First proposed in September 2008, the bridge was part of Cancún's 2030 vision for strategically planning the area. President Claudia Sheinbaum shared that she planned to visit its inauguration and allocated more money to speed up progress. Construction started in August 2022 and was completed in May 2026 after numerous delays and cost increases due to technical challenges, environmental concerns, and construction setbacks, pushing completion beyond initial targets. It was built over Nichupté Lagoon and allows vehicles to get across the lagoon 45 minutes faster than usual compared to the 2 hours and 10 minutes it originally took. MXN$6.486 billion were set aside to construct the bridge. The final cost ended up being MXN$12.021 billion.
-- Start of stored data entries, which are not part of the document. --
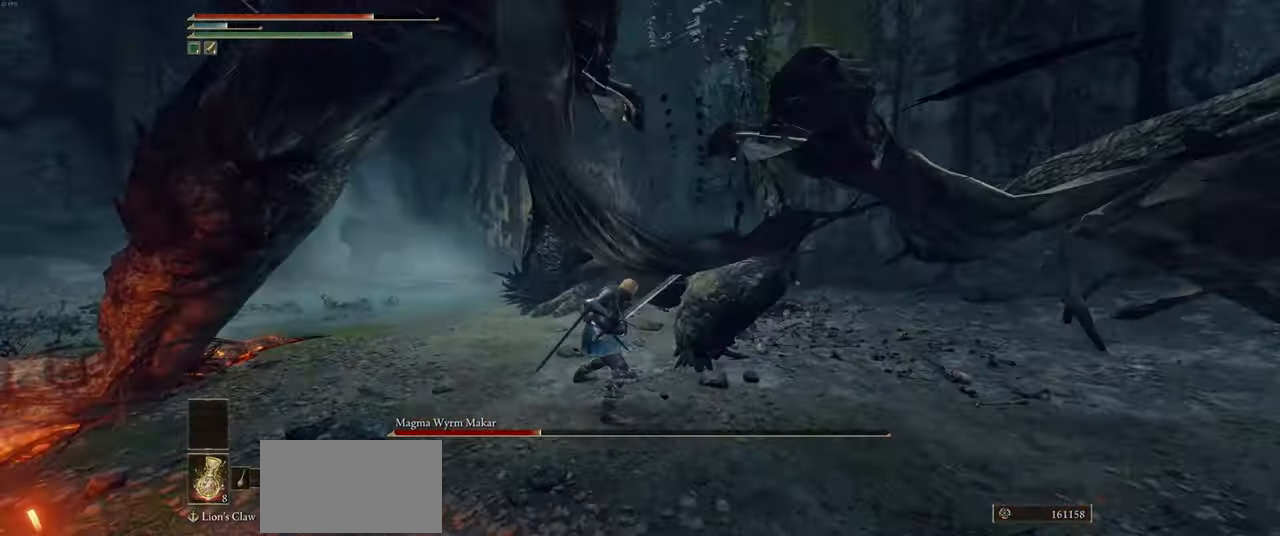
{"keys": ["w"], "mouse": ["wheel"], "events": []}
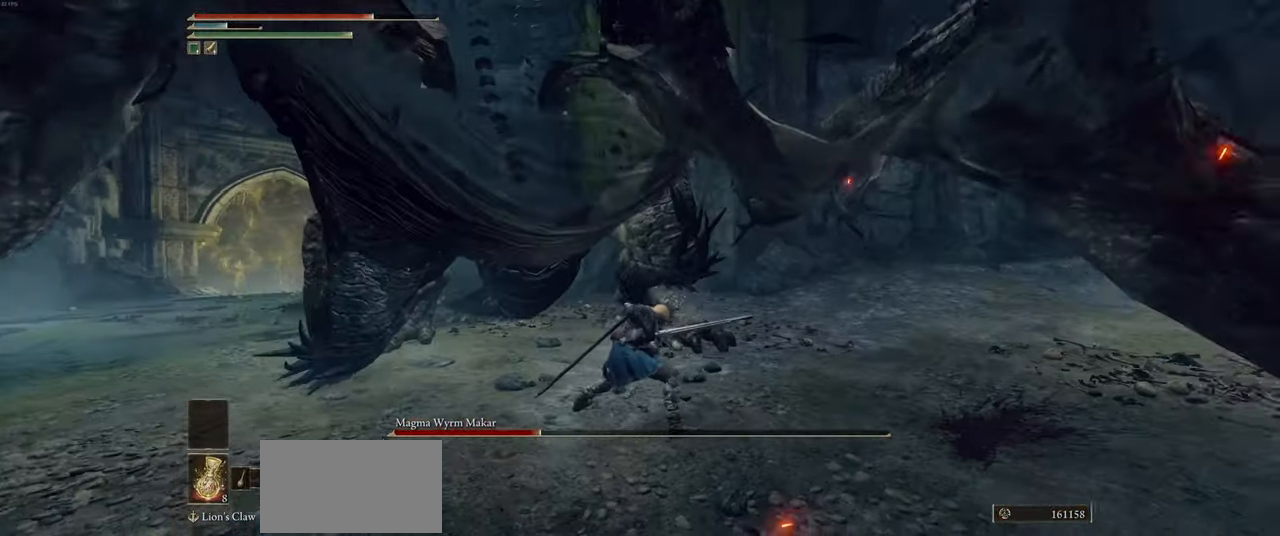
{"keys": ["w"], "mouse": ["wheel"], "events": []}
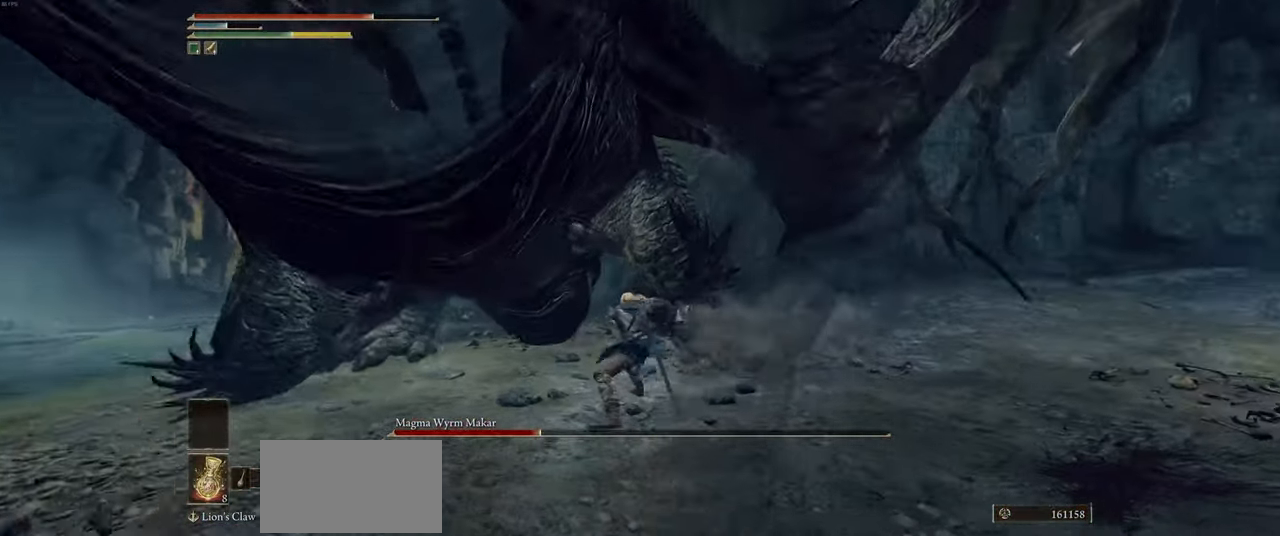
{"keys": ["w"], "mouse": [], "events": [[350, "mouse_wheel", "up"]]}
By early 2026, the bridge had reached over 94% completion, with final works including paving and load testing. Authorities announced that the bridge would open to traffic on 2 May 2026 following final inspections and technical tests. Nichupté Vehicular Bridge was inaugurated on 2 May 2026 by Municipal President Ana Patricia Peralta de la Peña, Governor of Quintana Roo Mara Lezama Espinosa, Secretary of Infrastructure, Communications and Transportation Jesús Antonio Esteva Medina, and Mexican President Claudia Sheinbaum.

== Layout ==
The bridge has a main span over Nichupté Lagoon of 8.8 km and a total length of 11.2 km. It extends from Luis Donaldo Colosio Boulevard in Downtown Cancún to the middle of the Hotel Zone at Kukulcán Boulevard. The interchanges measure 2.4 km. It includes a 103 meter tall metal arch. The bridge takes 10 minutes to cross and is the second longest in Latin America over a body of water.